Le succès de BYD à l’international repose en grande partie sur ses exportations, qui représentent désormais 42 % de ses ventes totales. En mai, 160 644 véhicules ont été vendus hors de Chine, un chiffre qui porte le total des exportations depuis le début de l’année à plus de 615 000 unités. Avec cet élan, le constructeur se rapproche de son objectif 2026 : écouler 1,3 million de voitures en dehors de Chine, soit une augmentation de 25 % par rapport à 2025.
Ce virage stratégique s’explique par les turbulences persistantes sur le marché domestique chinois. BYD, qui multiplie les marques pour couvrir différents segments, peine à se différencier face à une concurrence de plus en plus agressive. La guerre des prix entre les constructeurs chinois s’intensifie, tandis que les subventions gouvernementales se réduisent, affectant directement la demande locale. Autant dire que le marché intérieur n’est plus le moteur de croissance qu’il a été par le passé.
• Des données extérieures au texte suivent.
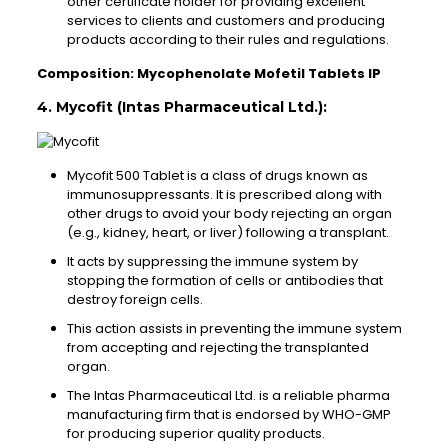
other certificate holder for providing excellent
services to clients and customers and producing
products according to their rules and regulations.
Composition: Mycophenolate Mofetil Tablets IP
4. Mycofit (Intas Pharmaceutical Ltd.):
Mycofit 500 Tablet is a class of drugs known as
immunosuppressants. It is prescribed along with
other drugs to avoid your body rejecting an organ
(e.g., kidney, heart, or liver) following a transplant.
It acts by suppressing the immune system by
stopping the formation of cells or antibodies that
destroy foreign cells.
This action assists in preventing the immune system
from accepting and rejecting the transplanted
organ.
The Intas Pharmaceutical Ltd. is a reliable pharma
manufacturing firm that is endorsed by WHO-GMP
for producing superior quality products.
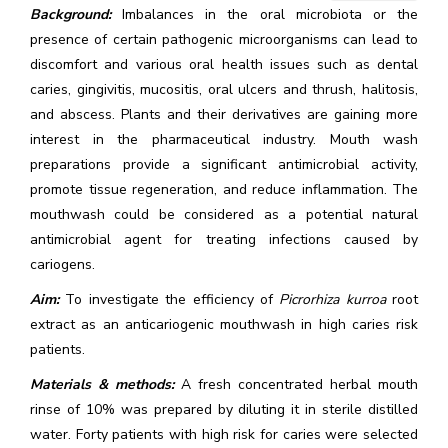
Background:
Imbalances in the oral microbiota or the
presence of certain pathogenic microorganisms can lead to
discomfort and various oral health issues such as dental
caries, gingivitis, mucositis, oral ulcers and thrush, halitosis,
and abscess. Plants and their derivatives are gaining more
interest in the pharmaceutical industry. Mouth wash
preparations provide a significant antimicrobial activity,
promote tissue regeneration, and reduce inflammation. The
mouthwash could be considered as a potential natural
antimicrobial agent for treating infections caused by
cariogens.
Aim:
To investigate the efficiency of
Picrorhiza kurroa
root
extract as an anticariogenic mouthwash in high caries risk
patients.
Materials & methods:
A fresh concentrated herbal mouth
rinse of 10% was prepared by diluting it in sterile distilled
water. Forty patients with high risk for caries were selected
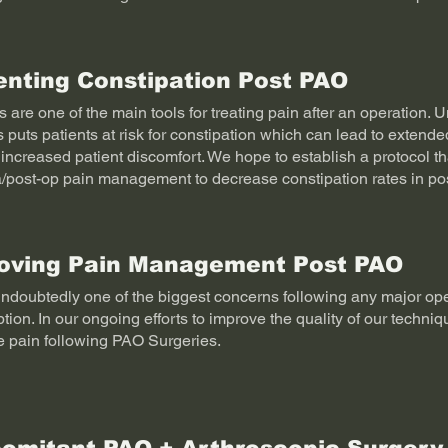
enting Constipation Post PAO
 are one of the main tools for treating pain after an operation. U
s puts patients at risk for constipation which can lead to extended
increased patient discomfort. We hope to establish a protocol tha
a/post-op pain management to decrease constipation rates in po
oving Pain Management Post PAO
undoubtedly one of the biggest concerns following any major op
tion. In our ongoing efforts to improve the quality of our techni
e pain following PAO Surgeries.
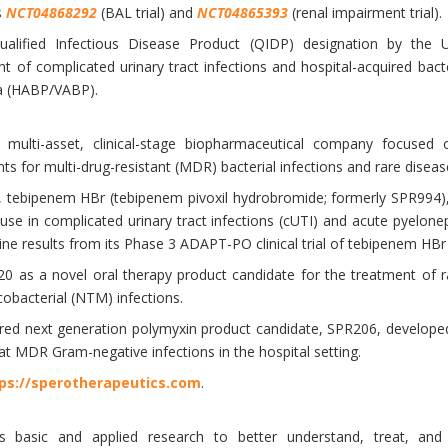
s
NCT04868292
(BAL trial) and
NCT04865393
(renal impairment trial).
lified Infectious Disease Product (QIDP) designation by the
nt of complicated urinary tract infections and hospital-acquired bact
a (HABP/VABP).
 multi-asset, clinical-stage biopharmaceutical company focused o
s for multi-drug-resistant (MDR) bacterial infections and rare diseas
, tebipenem HBr (tebipenem pivoxil hydrobromide; formerly SPR994), 
use in complicated urinary tract infections (cUTI) and acute pyelone
ne results from its Phase 3 ADAPT-PO clinical trial of tebipenem HBr
20 as a novel oral therapy product candidate for the treatment of 
obacterial (NTM) infections.
red next generation polymyxin product candidate, SPR206, developed
at MDR Gram-negative infections in the hospital setting.
ps://sperotherapeutics.com
.
basic and applied research to better understand, treat, and u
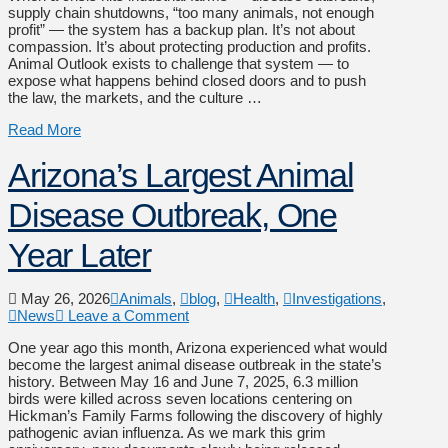
supply chain shutdowns, “too many animals, not enough
profit” — the system has a backup plan. It’s not about
compassion. It’s about protecting production and profits.
Animal Outlook exists to challenge that system — to
expose what happens behind closed doors and to push
the law, the markets, and the culture …
Read More
Arizona’s Largest Animal
Disease Outbreak, One
Year Later
May 26, 2026
Animals
,
blog
,
Health
,
Investigations
,
News
Leave a Comment
One year ago this month, Arizona experienced what would
become the largest animal disease outbreak in the state’s
history. Between May 16 and June 7, 2025, 6.3 million
birds were killed across seven locations centering on
Hickman’s Family Farms following the discovery of highly
pathogenic avian influenza. As we mark this grim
Pour sortir de cette impasse, BYD mise sur des marchés étrangers en pleine expansion. Après avoir conquis une partie de l’Europe, le constructeur chinois vise désormais le Canada, où il entend tirer profit des tensions commerciales avec les États-Unis. Une stratégie qui pourrait lui permettre de contourner les barrières douanières imposées par l’administration de Donald Trump, tout en renforçant sa présence sur le continent nord-américain.
« Le marché chinois traverse une phase de ralentissement, mais nos performances à l’international prouvent que notre modèle est viable. Nous allons continuer à investir dans l’export pour compenser les difficultés locales. »
Wang Chuanfu, président de BYD, cité par Numerama.
Les défis restent nombreux pour BYD. Outre la concurrence locale et la baisse des aides publiques en Chine, le constructeur doit aussi faire face à une demande européenne de plus en plus exigeante en matière de normes environnementales et de qualité. Pourtant, ses récentes performances laissent penser que sa stratégie d’expansion internationale porte ses fruits. Avec une part croissante des ventes réalisées à l’export, BYD pourrait bien confirmer son statut de leader mondial des véhicules électriques, malgré les turbulences du marché chinois.
Cette performance de mai 2026 pourrait aussi inciter BYD à accélérer ses investissements dans les infrastructures de recharge et les partenariats locaux à l’étranger. À plus long terme, la réussite de cette stratégie dépendra de sa capacité à s’imposer comme une alternative crédible face aux acteurs historiques du marché, tout en consolidant sa position en Asie et en Amérique du Nord.